TOTO TOO?May 2, 2007
FAMOUS FOOTWEAR FILCHED
A pair of ruby slippers worn by Judy Garland in The Wizard of Oz have been stolen from a museum in Minnesota. The pair, insured for $1m (£560,000), is one of four sets used in the film.
The slippers were taken at the weekend when a thief entered the Judy Garland Museum in Grand Rapids through a window and broke into a display case.
As Dorothy in the 1939 movie, Garland wore the slippers as she clicked her heels and thought to herself: “There’s no place like home.”

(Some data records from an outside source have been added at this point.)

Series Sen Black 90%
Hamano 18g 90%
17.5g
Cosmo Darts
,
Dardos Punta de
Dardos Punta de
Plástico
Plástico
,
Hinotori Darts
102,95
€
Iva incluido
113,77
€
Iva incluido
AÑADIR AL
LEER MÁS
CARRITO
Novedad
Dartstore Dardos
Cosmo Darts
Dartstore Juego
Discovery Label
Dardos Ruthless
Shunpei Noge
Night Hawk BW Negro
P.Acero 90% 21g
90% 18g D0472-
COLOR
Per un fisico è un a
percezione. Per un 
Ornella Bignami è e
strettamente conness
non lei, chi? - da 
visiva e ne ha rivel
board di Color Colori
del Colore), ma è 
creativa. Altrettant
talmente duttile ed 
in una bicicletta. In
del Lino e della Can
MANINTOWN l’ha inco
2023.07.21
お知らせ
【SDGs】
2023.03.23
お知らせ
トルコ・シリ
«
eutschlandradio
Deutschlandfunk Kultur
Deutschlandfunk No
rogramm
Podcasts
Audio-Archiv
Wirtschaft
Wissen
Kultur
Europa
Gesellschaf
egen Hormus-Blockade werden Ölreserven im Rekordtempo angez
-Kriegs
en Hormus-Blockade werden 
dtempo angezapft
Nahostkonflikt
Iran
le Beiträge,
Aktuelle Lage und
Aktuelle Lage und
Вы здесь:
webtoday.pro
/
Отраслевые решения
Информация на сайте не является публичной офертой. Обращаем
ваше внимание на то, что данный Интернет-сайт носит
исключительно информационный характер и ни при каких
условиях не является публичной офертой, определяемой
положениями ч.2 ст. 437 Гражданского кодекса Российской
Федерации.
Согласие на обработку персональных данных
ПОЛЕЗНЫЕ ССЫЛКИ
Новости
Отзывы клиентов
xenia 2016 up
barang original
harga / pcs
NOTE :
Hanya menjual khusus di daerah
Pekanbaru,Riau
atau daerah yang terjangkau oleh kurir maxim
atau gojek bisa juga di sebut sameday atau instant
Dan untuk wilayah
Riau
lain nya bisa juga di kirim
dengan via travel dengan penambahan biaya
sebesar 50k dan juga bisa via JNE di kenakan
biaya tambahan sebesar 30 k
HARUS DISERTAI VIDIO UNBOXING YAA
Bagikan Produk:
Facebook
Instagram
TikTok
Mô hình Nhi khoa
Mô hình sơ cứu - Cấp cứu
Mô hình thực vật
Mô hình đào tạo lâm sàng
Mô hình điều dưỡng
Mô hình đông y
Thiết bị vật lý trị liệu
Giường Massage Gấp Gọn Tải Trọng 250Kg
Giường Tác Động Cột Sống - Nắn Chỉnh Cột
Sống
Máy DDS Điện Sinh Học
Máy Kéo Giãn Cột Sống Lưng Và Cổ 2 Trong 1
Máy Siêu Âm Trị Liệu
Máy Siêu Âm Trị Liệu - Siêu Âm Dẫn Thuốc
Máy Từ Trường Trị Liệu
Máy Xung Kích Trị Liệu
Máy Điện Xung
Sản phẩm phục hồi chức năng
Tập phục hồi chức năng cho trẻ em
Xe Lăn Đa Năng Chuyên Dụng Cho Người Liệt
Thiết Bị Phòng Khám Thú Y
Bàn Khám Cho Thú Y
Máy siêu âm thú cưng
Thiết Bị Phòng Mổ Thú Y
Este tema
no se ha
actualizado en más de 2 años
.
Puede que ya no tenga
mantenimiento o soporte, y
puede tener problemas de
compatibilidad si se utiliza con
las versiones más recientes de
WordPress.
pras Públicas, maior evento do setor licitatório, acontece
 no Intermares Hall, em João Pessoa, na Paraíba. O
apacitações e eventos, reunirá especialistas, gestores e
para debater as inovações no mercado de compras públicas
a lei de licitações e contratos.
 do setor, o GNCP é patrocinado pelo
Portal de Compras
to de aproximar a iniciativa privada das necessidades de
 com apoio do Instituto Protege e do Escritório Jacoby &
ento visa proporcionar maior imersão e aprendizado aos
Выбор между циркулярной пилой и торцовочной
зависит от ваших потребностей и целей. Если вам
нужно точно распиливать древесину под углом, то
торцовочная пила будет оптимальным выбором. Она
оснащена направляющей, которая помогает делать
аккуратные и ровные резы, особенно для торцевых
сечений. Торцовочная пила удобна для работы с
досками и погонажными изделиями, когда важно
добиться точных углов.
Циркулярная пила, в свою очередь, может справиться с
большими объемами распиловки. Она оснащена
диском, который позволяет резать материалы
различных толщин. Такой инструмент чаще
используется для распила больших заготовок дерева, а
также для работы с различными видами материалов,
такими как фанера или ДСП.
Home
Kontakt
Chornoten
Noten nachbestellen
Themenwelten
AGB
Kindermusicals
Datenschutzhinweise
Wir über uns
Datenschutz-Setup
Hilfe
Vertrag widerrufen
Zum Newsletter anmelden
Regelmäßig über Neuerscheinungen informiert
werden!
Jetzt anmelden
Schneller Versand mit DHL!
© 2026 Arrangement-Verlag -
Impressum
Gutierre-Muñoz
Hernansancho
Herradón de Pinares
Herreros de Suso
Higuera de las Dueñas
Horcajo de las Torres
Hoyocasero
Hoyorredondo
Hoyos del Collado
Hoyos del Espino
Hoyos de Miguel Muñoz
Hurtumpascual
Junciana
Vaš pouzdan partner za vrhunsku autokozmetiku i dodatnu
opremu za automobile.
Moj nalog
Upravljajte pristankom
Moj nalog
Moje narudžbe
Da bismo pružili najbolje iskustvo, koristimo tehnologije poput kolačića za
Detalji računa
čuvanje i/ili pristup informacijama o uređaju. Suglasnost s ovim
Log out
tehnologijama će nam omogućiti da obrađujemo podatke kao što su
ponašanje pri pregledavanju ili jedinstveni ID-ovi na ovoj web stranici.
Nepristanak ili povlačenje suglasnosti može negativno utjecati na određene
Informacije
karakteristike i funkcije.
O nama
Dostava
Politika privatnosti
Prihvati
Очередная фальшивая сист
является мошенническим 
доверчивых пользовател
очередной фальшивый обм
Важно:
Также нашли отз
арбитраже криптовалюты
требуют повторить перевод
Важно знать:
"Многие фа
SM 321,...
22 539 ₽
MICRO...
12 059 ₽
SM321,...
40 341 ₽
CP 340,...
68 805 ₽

Police Chief Leigh Serfling said: “There’s not a whole lot of evidence. We’re hoping that someone in the community has seen something.”
The Judy Garland Museum had the slippers on loan from their owner, a Los Angeles man, for several weeks.
The museum is part of the Children’s Discovery Museum in Grand Rapids, where Garland was born in 1922.
Museum director John Kelsch said the slippers were a “major attraction”.
“It is our hope that the slippers can be recovered immediately,” he said.
Another pair of ruby slippers was sold at auction for $666,000 (£412,000) in 2000.
I know what you are thinking, and I am right there with you. Munchkins. It’s got to be one of the Munchkins. You can’t trust Munchkins. Look at the facts. There was only one road in and out of Munchkinland, and what would you call the directions Dorothy got to the freeway? Trustworthy. And it can’t be Toto, because, speaking of freeways, we have it she is buried under the Ventura. So we need to round up all of the usual remaining Munchkins, and your help in locating the following is appreciated;
The current roster of living Munchkin actors, as of December 2005, is Mickey Carroll, Lewis Croft, Ruth Duccini, Jerry Maren, Olga Nardone, Margaret Pelligrini, Meinhardt Raabe, Karl Slover, and Clarence Swenson.
Of course, you should be aware the slippers in L. Frank Baum’s original book were silver, but the shoes were colored red to look better in the Movie. Sorry to throw another Munchkin in this mess.